Her aile çocuğunu en iyi şekilde yetiştirmek ister. İyi niyetlerle atılan adımların çoğunlukla da çocuklarının geleceğini şekillendirdiğini bilemez.
Uzmanlar, gevşek disiplin ortamında büyüyen çocukların sınırsız, sorumsuz ve doyumsuz karaktere sahip olduğunu belirtiyor.
Ve bu çocukların ilk sorunları genellikle anaokulu döneminde ortaya çıkıyor.
Bu tarz büyüyen çocuklar diğer arkadaşlarıyla uyum sağlayamıyor, paylaşmayı bilmiyor ve eleştiriye tahammülsüzlükleriyle dikkati çekiyor.
Ergenlikle birlikte benmerkezci olma eyleminde olan bu çocukları yalnız kalıyor.
Eleştiriye tahammülsüz oldukları için de öğrenemiyor, kendilerini geliştiremiyor ve hep tüketen kişilikler ortaya çıkıyor.
“Çocuk anne-babayı yönetmeye çalışıyor”
Açıklamada konuya ilişkin değerlendirmesine yer verilen Prof. Dr. Tarhan, çocukların “Evin küçük Hükümdar’ları olduğu bu aile modelinin “çocukerkil” aileler olarak tanımlandığını belirterek, bu açmaza düşmemek için ailelere özgürlük ve sorumluluk dengesini kurmanın doğru yolları hakkında önerilerde bulundu.
Tarhan, ufak bir durumda tepki gösteren, kavga eden, eşya fırlatan çocukları son zamanda çok sık gördüğünü belirterek görüşlerini şöyle aktardı:
İnsan ilişkilerinde kişisel sınırları öğrenemeyen bir çocuk tipi ortaya çıktı. Sadece anne-babadan değil her yerden bilgi bombardımanı altında kalan, sorgulayan çocuk tiplerini görmeye başladık. Anne-baba yetersiz kalıp çocuğa hayır demeyi öğrenemezse, çocuk anne-babayı yönetmeye çalışıyor. Günümüzde çocuklar anne-babaya baskın olmaya çalışıyorlar. Bu özgürlük düşkünlüğü, popüler kültürün bize sunduğu bir kavram. Bu zamanın ruhu diyebileceğimiz bir durum. Milenyum çağı diyoruz, dijital kuşak diyoruz.
“‘Biz sıkıntı çektik o çekmesin, biz zor elde ettik o kolay etsin’ yaklaşımı doğru değil”
Annelik-babalık tasavvurunun da değiştiğini ifade eden psikiyatrist Tarhan, şu uyarıda bulundu:
Anne baba çocuğu üzmemek için her dediğine evet diyor.
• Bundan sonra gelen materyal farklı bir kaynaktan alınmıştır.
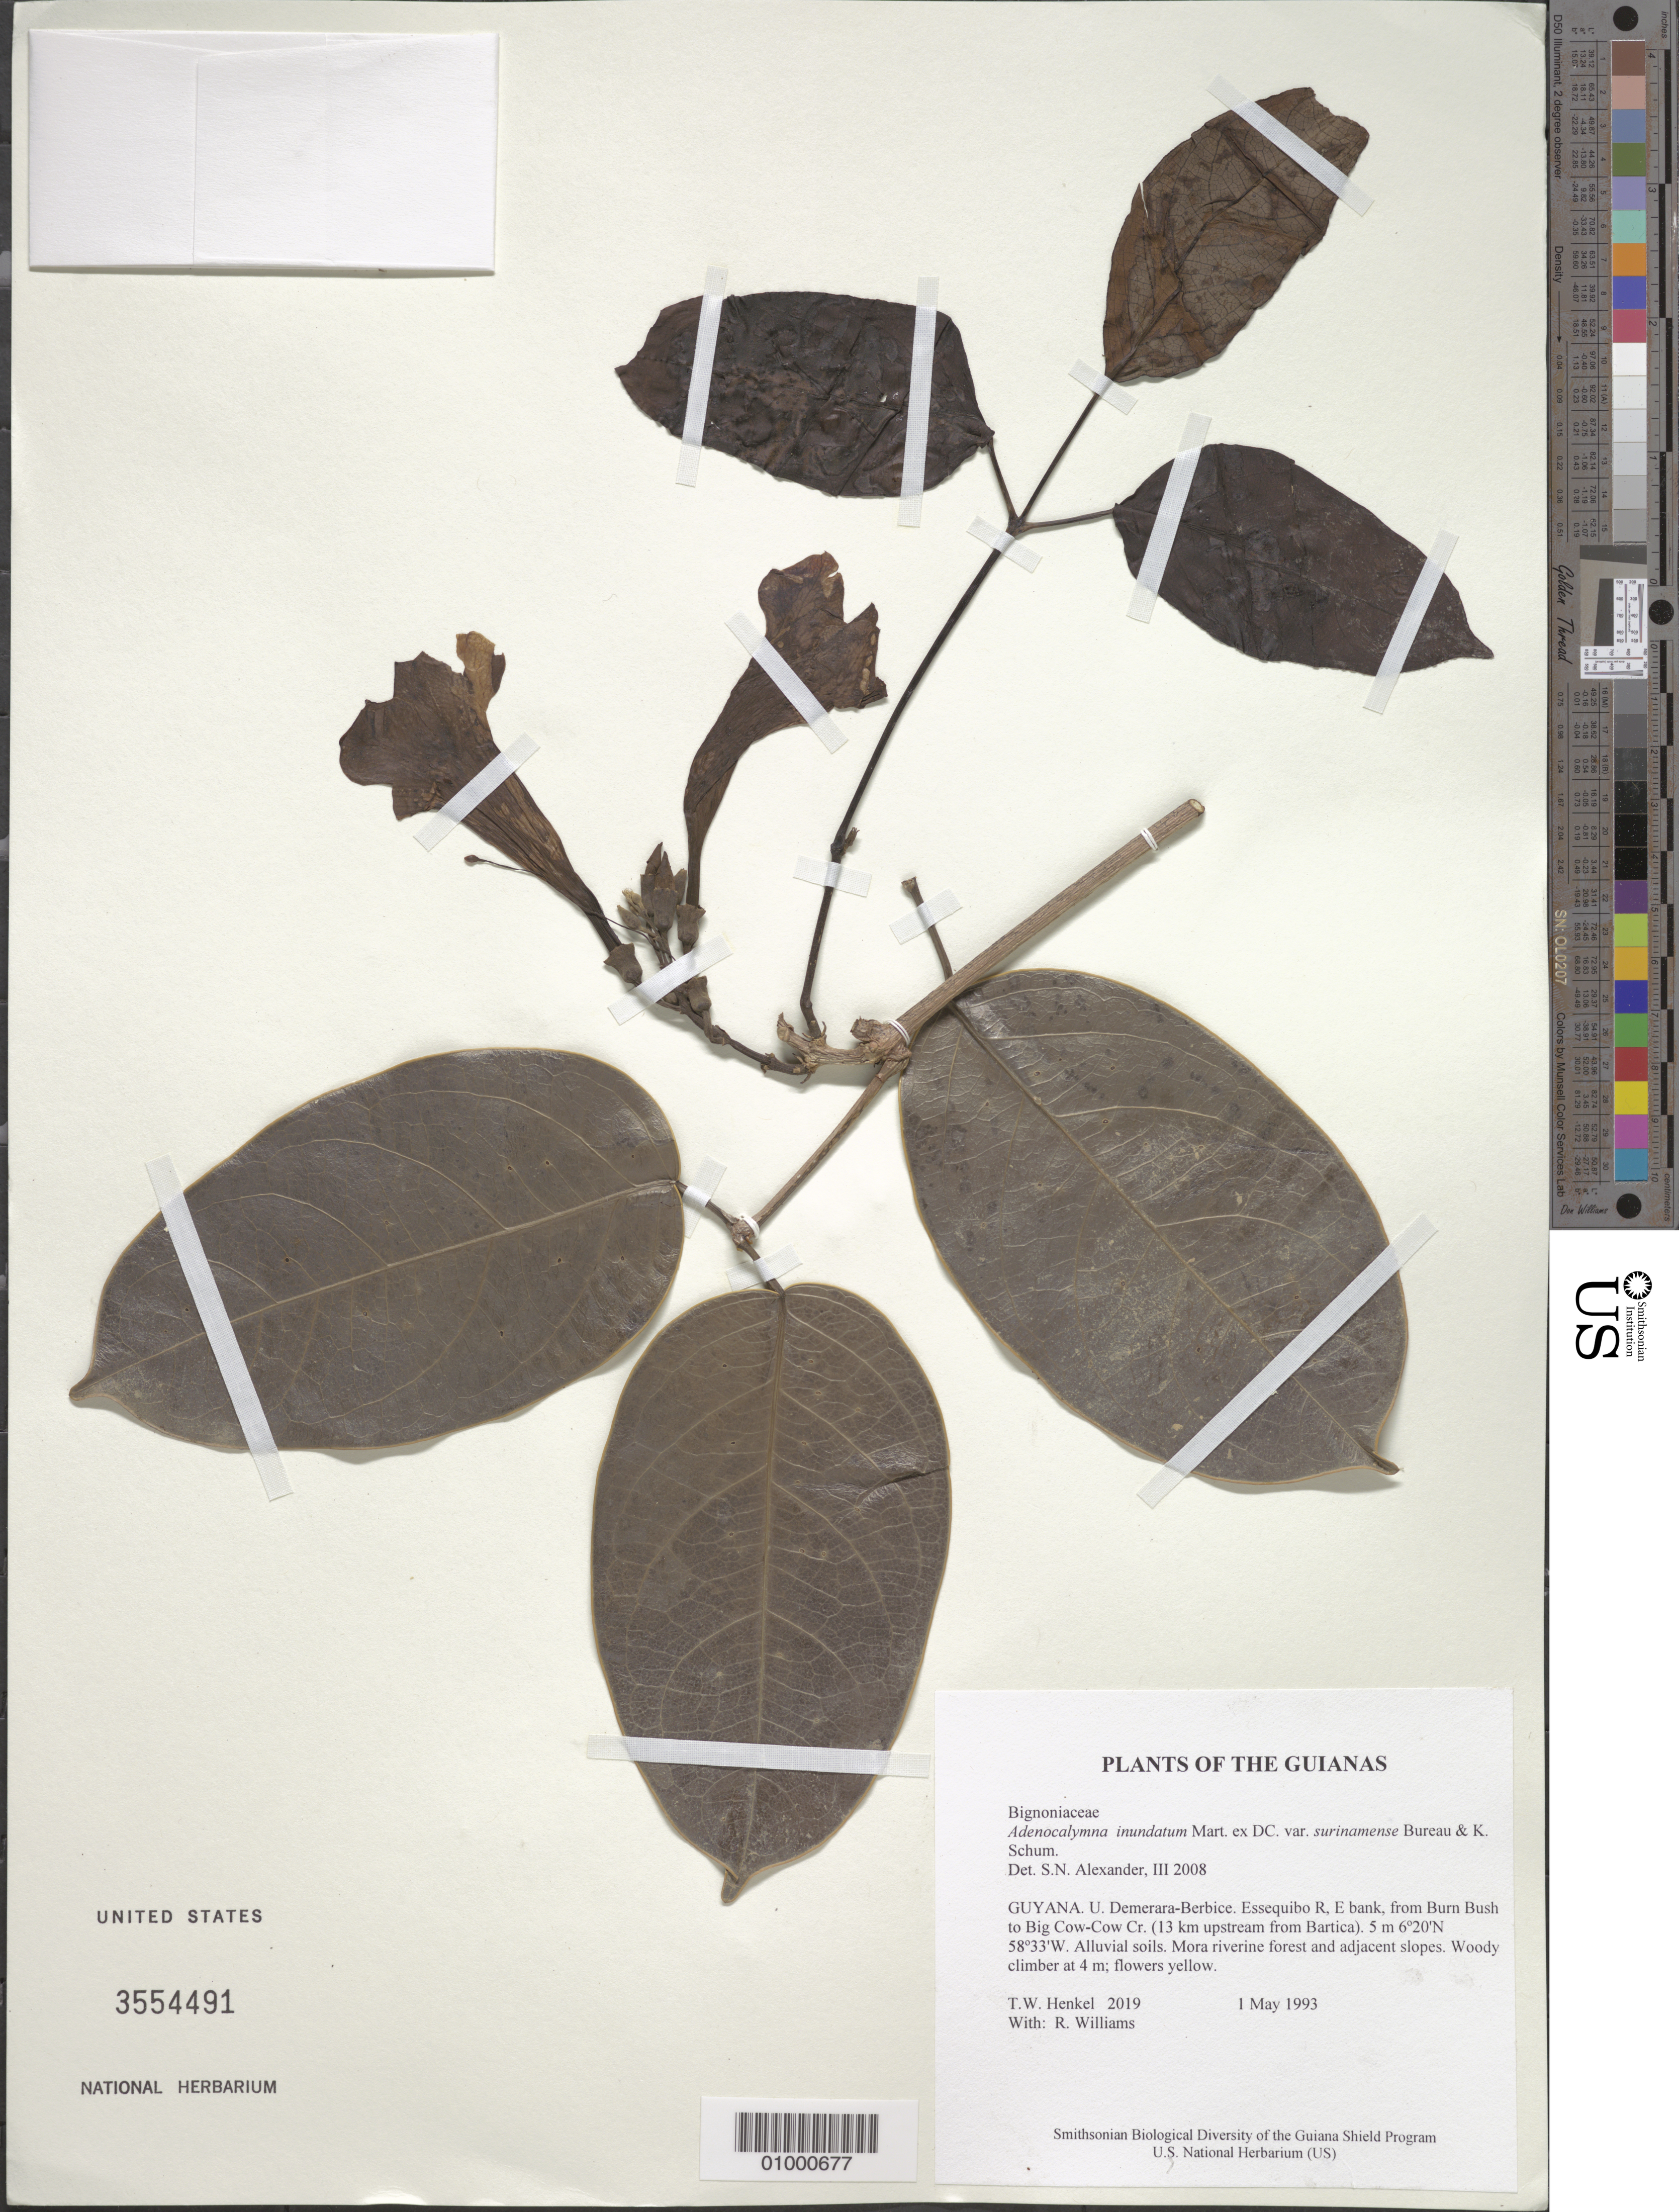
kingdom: Plantae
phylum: Tracheophyta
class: Magnoliopsida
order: Lamiales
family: Bignoniaceae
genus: Adenocalymma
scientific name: Adenocalymma inundatum var. surinamense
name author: Bureau & K. Schum.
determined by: Alexander, S. N.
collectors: T. Henkel & R. Williams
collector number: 2019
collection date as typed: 1 May 1993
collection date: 1993-05-01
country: Guyana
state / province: U. Demerara-Berbice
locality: Essequibo R, E bank, from Burn Bush to Big Cow-Cow Cr. (13 km upstream from Bartica)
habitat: Alluvial soils. Mora riverine forest and adjacent slopes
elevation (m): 5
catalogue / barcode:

Eski kuşaklar yokluk içinde olgunlaşıyordu. Şimdiki kuşakların varlık içinde olgunlaşması gerekiyor. Varlık içinde olgunlaşmak daha zor. Ebeveynler çocuklarına ‘biz sıkıntı çektik o çekmesin, biz zor elde ettik o kolay etsin’ tarzında gereğinden fazla imkân sunma ihtiyacı hissediyor. Böyle olunca yoklukla tanışmamış bir nesil ortaya çıkıyor. Hatta öyle ki, ebeveynler çocuklarının üzüntüyle, hayal kırıklığıyla karşılaştırmamayı annelik-babalık zannediyor. Hâlbuki ikisi de hayatın bir gerçeği ve çocuğun bunu öğrenmesi gerekiyor.